Selected extract >>
* * *
The Secretary of State for Defence (Mr. Bob Ainsworth): It was very important that we debated Afghanistan today, particularly with the losses that we have been suffering in recent days. I do not disagree that there is a need for regular debates: I arranged a briefing from the military on Tuesday, so that we could have a briefing before the recess. We shall try to ensure that we have debates as regularly as possible.

We all need to be focused on understanding what our people are doing in Afghanistan. I understand the importance of ensuring the widest possible cross-party support. With all the talk that there has rightly been about material support for our forces to do the job we ask them to do, let us not forget the need for moral support as well.

Our armed forces are the best of the best: professional, skilled, determined and courageous. As many Members of the House have today, I want to add my tribute to the fallen: their sacrifice must never be forgotten, and neither should we forget the sacrifice of those who return with life-changing injuries, whether physical or mental. They must and will receive the support that they need. We owe it to all those who have fallen, to those who have suffered, and to the entire nation, to explain why the sacrifice is being made.
* * *
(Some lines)
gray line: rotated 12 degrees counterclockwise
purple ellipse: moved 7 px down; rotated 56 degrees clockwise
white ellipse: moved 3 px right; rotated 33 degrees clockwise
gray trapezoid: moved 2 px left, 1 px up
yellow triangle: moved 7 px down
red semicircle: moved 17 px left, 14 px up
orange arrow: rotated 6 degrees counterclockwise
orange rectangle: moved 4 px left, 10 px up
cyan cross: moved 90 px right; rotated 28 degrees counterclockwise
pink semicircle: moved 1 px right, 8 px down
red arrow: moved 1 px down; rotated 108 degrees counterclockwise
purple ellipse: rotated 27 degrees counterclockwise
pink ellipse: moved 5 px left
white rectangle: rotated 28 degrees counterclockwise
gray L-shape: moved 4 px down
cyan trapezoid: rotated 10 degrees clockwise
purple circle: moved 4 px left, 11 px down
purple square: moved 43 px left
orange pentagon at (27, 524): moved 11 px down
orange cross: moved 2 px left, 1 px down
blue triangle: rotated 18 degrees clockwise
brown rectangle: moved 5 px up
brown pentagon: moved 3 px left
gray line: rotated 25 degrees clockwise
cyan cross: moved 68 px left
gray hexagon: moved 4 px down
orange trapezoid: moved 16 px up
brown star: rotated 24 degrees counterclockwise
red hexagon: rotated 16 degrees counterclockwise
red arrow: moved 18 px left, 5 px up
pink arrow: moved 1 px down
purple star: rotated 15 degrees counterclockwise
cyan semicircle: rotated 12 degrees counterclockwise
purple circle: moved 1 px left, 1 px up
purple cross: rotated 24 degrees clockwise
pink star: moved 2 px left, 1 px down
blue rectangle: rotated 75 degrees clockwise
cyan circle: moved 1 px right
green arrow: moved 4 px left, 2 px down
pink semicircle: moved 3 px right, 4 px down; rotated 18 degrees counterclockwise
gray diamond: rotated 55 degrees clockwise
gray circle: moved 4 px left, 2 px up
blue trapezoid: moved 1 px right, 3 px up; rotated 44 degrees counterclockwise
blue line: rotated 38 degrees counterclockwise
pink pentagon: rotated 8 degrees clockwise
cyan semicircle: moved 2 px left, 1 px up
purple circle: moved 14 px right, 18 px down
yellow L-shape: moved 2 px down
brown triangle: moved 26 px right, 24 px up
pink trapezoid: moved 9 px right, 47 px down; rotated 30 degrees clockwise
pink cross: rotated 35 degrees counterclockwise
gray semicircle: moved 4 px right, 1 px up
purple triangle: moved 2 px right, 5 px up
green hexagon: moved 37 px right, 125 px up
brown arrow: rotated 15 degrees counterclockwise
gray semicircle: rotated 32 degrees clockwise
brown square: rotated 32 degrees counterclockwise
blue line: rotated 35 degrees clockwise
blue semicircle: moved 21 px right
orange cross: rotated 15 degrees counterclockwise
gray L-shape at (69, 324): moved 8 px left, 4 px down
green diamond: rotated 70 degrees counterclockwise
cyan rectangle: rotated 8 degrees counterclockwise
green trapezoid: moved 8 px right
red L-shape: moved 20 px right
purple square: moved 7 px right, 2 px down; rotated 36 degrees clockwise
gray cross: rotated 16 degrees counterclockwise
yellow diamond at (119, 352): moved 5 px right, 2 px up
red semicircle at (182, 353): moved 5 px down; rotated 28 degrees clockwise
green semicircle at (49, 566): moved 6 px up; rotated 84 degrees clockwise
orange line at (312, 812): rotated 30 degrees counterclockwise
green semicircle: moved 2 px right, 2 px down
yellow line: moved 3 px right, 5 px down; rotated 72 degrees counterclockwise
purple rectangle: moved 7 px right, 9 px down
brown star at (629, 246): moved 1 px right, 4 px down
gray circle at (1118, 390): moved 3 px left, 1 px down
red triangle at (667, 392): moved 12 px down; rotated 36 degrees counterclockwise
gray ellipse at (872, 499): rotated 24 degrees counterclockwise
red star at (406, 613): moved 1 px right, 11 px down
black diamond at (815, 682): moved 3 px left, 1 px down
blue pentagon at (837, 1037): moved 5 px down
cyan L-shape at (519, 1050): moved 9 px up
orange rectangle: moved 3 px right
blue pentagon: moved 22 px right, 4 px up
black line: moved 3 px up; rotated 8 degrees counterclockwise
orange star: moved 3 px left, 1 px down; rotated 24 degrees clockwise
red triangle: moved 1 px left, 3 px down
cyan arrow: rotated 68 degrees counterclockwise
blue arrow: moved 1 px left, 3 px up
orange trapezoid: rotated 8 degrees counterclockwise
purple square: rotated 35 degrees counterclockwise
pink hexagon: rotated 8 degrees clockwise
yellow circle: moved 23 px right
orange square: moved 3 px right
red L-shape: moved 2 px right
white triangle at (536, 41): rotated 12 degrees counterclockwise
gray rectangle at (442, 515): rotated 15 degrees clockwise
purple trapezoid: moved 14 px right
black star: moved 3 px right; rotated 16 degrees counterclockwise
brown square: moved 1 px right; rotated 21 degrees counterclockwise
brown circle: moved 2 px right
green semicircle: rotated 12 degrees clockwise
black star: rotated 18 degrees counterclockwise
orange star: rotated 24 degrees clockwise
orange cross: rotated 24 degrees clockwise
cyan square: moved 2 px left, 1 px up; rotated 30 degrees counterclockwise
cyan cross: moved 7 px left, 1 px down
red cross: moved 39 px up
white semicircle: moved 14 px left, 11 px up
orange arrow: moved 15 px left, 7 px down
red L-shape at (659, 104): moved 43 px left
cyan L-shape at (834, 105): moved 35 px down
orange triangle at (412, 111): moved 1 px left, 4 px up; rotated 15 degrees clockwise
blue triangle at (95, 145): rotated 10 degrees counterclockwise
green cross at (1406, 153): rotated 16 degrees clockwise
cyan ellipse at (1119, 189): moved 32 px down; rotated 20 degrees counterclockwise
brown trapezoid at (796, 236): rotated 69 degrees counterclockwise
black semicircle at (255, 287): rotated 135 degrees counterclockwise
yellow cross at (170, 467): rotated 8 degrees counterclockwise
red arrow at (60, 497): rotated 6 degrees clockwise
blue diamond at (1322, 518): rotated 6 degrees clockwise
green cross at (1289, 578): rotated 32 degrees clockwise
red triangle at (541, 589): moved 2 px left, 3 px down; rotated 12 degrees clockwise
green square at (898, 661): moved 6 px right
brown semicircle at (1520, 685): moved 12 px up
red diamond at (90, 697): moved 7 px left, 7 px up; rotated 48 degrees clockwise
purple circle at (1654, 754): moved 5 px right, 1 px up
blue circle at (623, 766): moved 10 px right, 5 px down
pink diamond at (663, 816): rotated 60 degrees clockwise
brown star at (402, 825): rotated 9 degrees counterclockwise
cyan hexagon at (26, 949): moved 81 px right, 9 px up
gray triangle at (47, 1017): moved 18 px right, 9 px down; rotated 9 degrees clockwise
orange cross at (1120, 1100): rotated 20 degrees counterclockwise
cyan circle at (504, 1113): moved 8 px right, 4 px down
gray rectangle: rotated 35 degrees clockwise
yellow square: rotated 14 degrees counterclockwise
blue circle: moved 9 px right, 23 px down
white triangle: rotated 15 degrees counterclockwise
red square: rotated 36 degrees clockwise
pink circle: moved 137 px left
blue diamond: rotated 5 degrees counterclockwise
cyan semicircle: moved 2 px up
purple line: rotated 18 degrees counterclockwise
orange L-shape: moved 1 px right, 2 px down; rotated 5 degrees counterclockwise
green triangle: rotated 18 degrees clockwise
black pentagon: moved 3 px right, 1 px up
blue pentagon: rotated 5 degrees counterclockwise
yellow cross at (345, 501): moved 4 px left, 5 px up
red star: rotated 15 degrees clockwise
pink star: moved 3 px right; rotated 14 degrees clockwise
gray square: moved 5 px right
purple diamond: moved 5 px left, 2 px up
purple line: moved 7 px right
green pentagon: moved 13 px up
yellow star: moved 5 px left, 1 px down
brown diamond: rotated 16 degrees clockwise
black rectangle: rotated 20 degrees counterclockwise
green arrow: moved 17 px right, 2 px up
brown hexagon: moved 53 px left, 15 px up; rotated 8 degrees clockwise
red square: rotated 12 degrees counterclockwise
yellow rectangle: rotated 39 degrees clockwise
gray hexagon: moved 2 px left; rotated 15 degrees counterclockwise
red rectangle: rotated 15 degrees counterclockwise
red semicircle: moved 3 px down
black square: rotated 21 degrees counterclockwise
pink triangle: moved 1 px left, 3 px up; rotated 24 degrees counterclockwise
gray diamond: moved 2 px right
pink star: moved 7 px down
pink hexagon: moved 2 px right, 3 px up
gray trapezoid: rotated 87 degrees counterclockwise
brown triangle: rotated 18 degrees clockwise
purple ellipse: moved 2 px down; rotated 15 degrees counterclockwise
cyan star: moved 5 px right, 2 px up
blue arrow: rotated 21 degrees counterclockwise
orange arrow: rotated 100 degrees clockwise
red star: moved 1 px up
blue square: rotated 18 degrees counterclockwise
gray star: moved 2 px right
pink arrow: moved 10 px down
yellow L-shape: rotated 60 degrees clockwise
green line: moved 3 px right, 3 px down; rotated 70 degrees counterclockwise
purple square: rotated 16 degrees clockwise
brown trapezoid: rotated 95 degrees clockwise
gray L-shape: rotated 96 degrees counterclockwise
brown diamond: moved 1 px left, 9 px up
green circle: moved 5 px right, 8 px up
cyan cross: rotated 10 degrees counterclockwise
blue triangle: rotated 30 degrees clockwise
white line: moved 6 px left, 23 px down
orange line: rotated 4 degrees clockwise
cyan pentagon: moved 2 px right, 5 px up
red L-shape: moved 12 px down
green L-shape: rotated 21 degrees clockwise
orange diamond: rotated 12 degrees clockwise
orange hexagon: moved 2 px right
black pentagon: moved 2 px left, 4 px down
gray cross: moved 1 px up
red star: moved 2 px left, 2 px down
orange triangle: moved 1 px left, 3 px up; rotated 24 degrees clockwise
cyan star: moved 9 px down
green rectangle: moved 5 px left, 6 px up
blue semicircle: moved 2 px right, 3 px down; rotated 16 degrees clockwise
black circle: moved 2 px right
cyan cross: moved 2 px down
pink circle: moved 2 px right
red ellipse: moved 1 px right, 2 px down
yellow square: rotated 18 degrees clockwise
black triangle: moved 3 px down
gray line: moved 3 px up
* * *
Challenges >>
1. In the speech on Afghanistan, what did the Secretary of State for Defence arrange for Tuesday?
2. Continue the speech on Afghanistan from where it stops.

Outputs >>
1. A briefing from the military, so that there could be a briefing before the recess.

2.
As the Foreign Secretary has said, we are operating in Afghanistan to protect our national security. We are fighting the Taliban to prevent al-Qaeda, and the terrorists whom they bring, from returning to Afghanistan and threatening us directly. For Britain to be secure, Afghanistan needs to be secure. This is not just about the UK's national security; 42 nations are taking part in one of the widest ever international coalitions, and it is about their national security too. The international community has a joint strategy for success, not just a military strategy but a comprehensive strategy for governance, development and reconstruction.